This Sunday the 7th of October, the majority of Australians will wind their clock forwards to adjust for the beginning of daylight savings time. This change can also mean a disruption to toddler and young children’s sleep patterns. Thank you to Katie Forsythe, Australia’s favourite baby whisperer and owner of The Baby Sleep Company for sharing some of her useful tips! Newborn and young babies tend to not be affected as much (which is great news!) but as with any sleep disruption, for families with older babies it can mean resorting to previously unneeded sleep aids which can then turn into a habitual sleep issue. Yikes!
Even adults can find themselves a bit sleepy for a few days as their body adjusts to the new time, so it stands to reason that kids would feel that impact even longer. But don’t despair, there are definitely steps you can take to lessen this impact.
Adjust sleep times slowly
In the four days leading up to October 7th try to shift your toddler’s sleep times by 15 minutes per day. It can be useful to apply this to naps as well as bedtime to make it easier for them to last the extra time in the evening and not get too overtired. If you know your child is particularly sensitive to routine changes, it can be helpful to start this process even earlier and only adjust by 15 minutes every two days. By planning it out on a calendar you can ensure that you arrive at the correct ‘bedtime’ on the night that we wind our clocks forward.
Natural sunlight can your best friend when it comes to helping your toddler gently adjust their circadian rhythm (body clock). Much like when we’re trying to help a child get through jet-lag, it’s important to try to spend at least an hour a day outside in broad daylight (obviously remembering to protect your little one from sunburn!) when adjusting to daylight savings.
When we wind our clocks forward at the beginning of daylight savings, it naturally means that it’s lighter outside later. Try to limit bright indoor lights after sundown and use softer lamps for lighting instead. It can also be very helpful to restrict usage of devices that emit bright light (such as iPads, iPhones, television and computers) after sundown as these can artificially impact your toddler’s circadian rhythm as well.

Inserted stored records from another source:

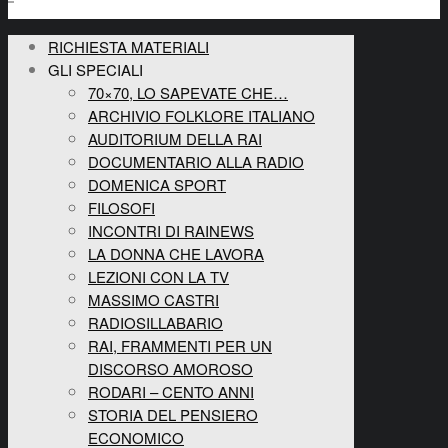
RICHIESTA MATERIALI
GLI SPECIALI
70×70, LO SAPEVATE CHE…
ARCHIVIO FOLKLORE ITALIANO
AUDITORIUM DELLA RAI
DOCUMENTARIO ALLA RADIO
DOMENICA SPORT
FILOSOFI
INCONTRI DI RAINEWS
LA DONNA CHE LAVORA
LEZIONI CON LA TV
MASSIMO CASTRI
RADIOSILLABARIO
RAI, FRAMMENTI PER UN
DISCORSO AMOROSO
RODARI – CENTO ANNI
STORIA DEL PENSIERO
ECONOMICO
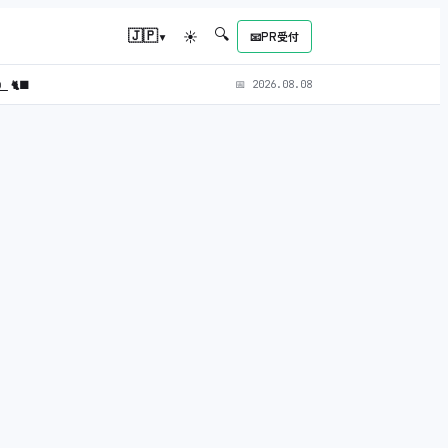
🔍
▾
🇯🇵
☀
📧
PR受付
L）
🐈‍⬛
📅
2026.08.08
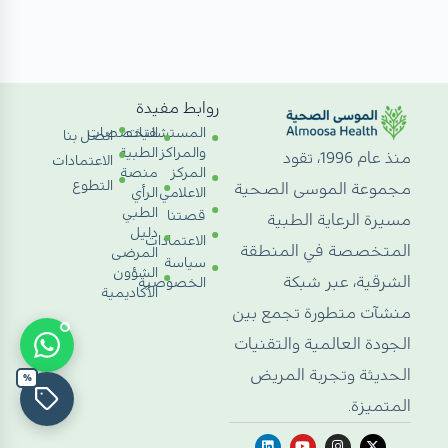
روابط مفيدة
المستشفيات
التخصصات
اتصل بنا
والمراكز
الطبية
منذ عام 1996، تقود
الاعتمادات
المركز
منصة
التطوع
مجموعة الموسى الصحية
الاعلامي
الرأي
الطبي
قصتنا
مسيرة الرعاية الطبية
دليل
الاعتمادات
المتخصصة في المنطقة
المرضى
سياسة
الشؤون
الشرقية، عبر شبكة
الخصوصية
الأكاديمية
منشآت متطورة تجمع بين
الجودة العالمية والتقنيات
الحديثة وتجربة المريض
%
المتميزة.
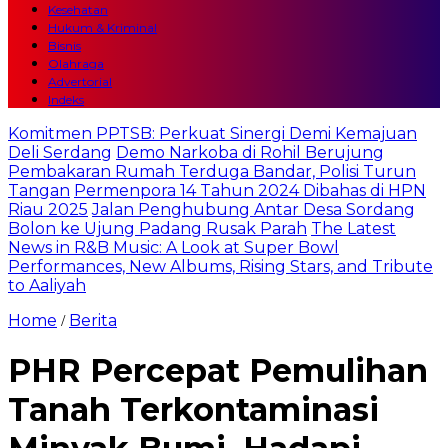
Kesehatan
Hukum & Kriminal
Bisnis
Olahraga
Advertorial
Indeks
Komitmen PPTSB: Perkuat Sinergi Demi Kemajuan
Deli Serdang
Demo Narkoba di Rohil Berujung
Pembakaran Rumah Terduga Bandar, Polisi Turun
Tangan
Permenpora 14 Tahun 2024 Dibahas di HPN
Riau 2025
Jalan Penghubung Antar Desa Sordang
Bolon ke Ujung Padang Rusak Parah
The Latest
News in R&B Music: A Look at Super Bowl
Performances, New Albums, Rising Stars, and Tribute
to Aaliyah
Home
Berita
/
PHR Percepat Pemulihan
Tanah Terkontaminasi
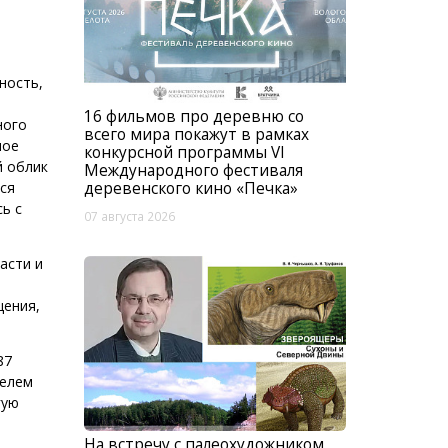
ность,
16 фильмов про деревню со
ного
всего мира покажут в рамках
ное
конкурсной программы VI
й облик
Международного фестиваля
ся
деревенского кино «Печка»
ь с
07 августа 2026
асти и
щения,
87
телем
гую
На встречу с палеохудожником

While winding back the clock means that it is darker at bedtime (hurray!) it also unfortunately means that it is lighter earlier in the morning than it was last week (boooooo!). Seeing as the presence of light is one of the main triggers for a human to wake, a tactic for daylight savings related early rising is to make the room as dark as possible to delay your toddler’s morning wake time. Blackout blinds will also help when the clocks go forward to block out that extra bright light at night!
And finally – be patient!
Most families report that they feel the repercussions of the time change for as long as a week after the beginning and end of daylight savings time. Be prepared to deal with a slightly grumpier toddler who is probably feeling the effects of the time change more than you are and try to make allowances for that.